NEW STUDY! Parasym Plus™ for Multiple Sclerosis › Forums › PrettyIll.com Discussion › EDS/MS/Chiari › Newbie looking for advice about symptoms and appointments › Reply To: Newbie looking for advice about symptoms and appointments
Oof, I hear ya. The comments some people make, even if they are “well-intentioned”, can be . . .not very helpful. I hope you can find someone that you feel respected by and with whom you can feel comfortable and relaxed. I keep meaning to go back to a therapist I was seeing last year. Especially now that I have the frustration of unhelpful doctors in the mix. I hope you can find someone who has some familiarity with chronic illness. It’s odd how Depression, Anxiety, and other illnesses that therapists are familiar with can be chronic, yet they might not be able to wrap their heads around other chronic forms of illness. Go figure.
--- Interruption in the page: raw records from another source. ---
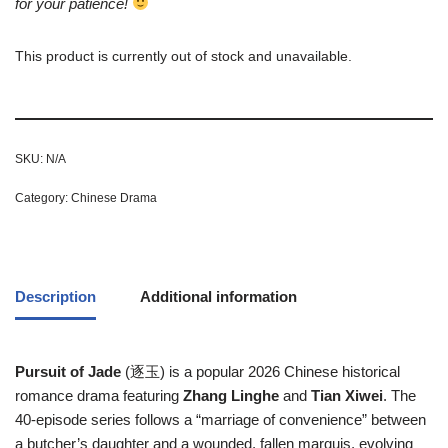
for your patience!
This product is currently out of stock and unavailable.
SKU:
N/A
Category:
Chinese Drama
Description
Additional information
Pursuit of Jade
(逐玉) is a popular 2026 Chinese historical
romance drama featuring
Zhang Linghe
and
Tian Xiwei
. The
40-episode series follows a “marriage of convenience” between
a butcher’s daughter and a wounded, fallen marquis, evolving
I do think 23andMe is interesting. Geneticgenie.com can do an analysis of your 23andMe data and can put together a chart that is easy to understand. It does a methylation chart and a detox chart. It lists a certain number of genes and they use a color code of green, yellow, and red to indicate the level of potential issue. It helped me find my MTHFR info. I couldn’t find it on 23andMe but Geneticgenie made it nice and simple. As for info from 23andMe itself, I am still poking around trying to figure out exactly how much information I can get out of it. There is plenty of raw data to work with and they list a number of conditions to check your risk as well as carrier status. That can be helpful if any of those conditions are relevant to you. I have suspected that I have heart issues and it turns out those are the things that I have a highest risk for. My husband has a family history of cancer and has himself had two cancer scares this year alone and 23andMe listed that as his tops concerns as well. In the 23andMe community, I forget the exact title for the post but someone had been doing a study about how certain gene mutations seem to show up more often in women who have miscarriages. It’s been a little while since I looked at it but I believe my husband has the gene involved with that and his mother had multiple miscarriages so that matches up. It’s up to you if and when you want to try 23andMe but I think it can be helpful at some point at the very least.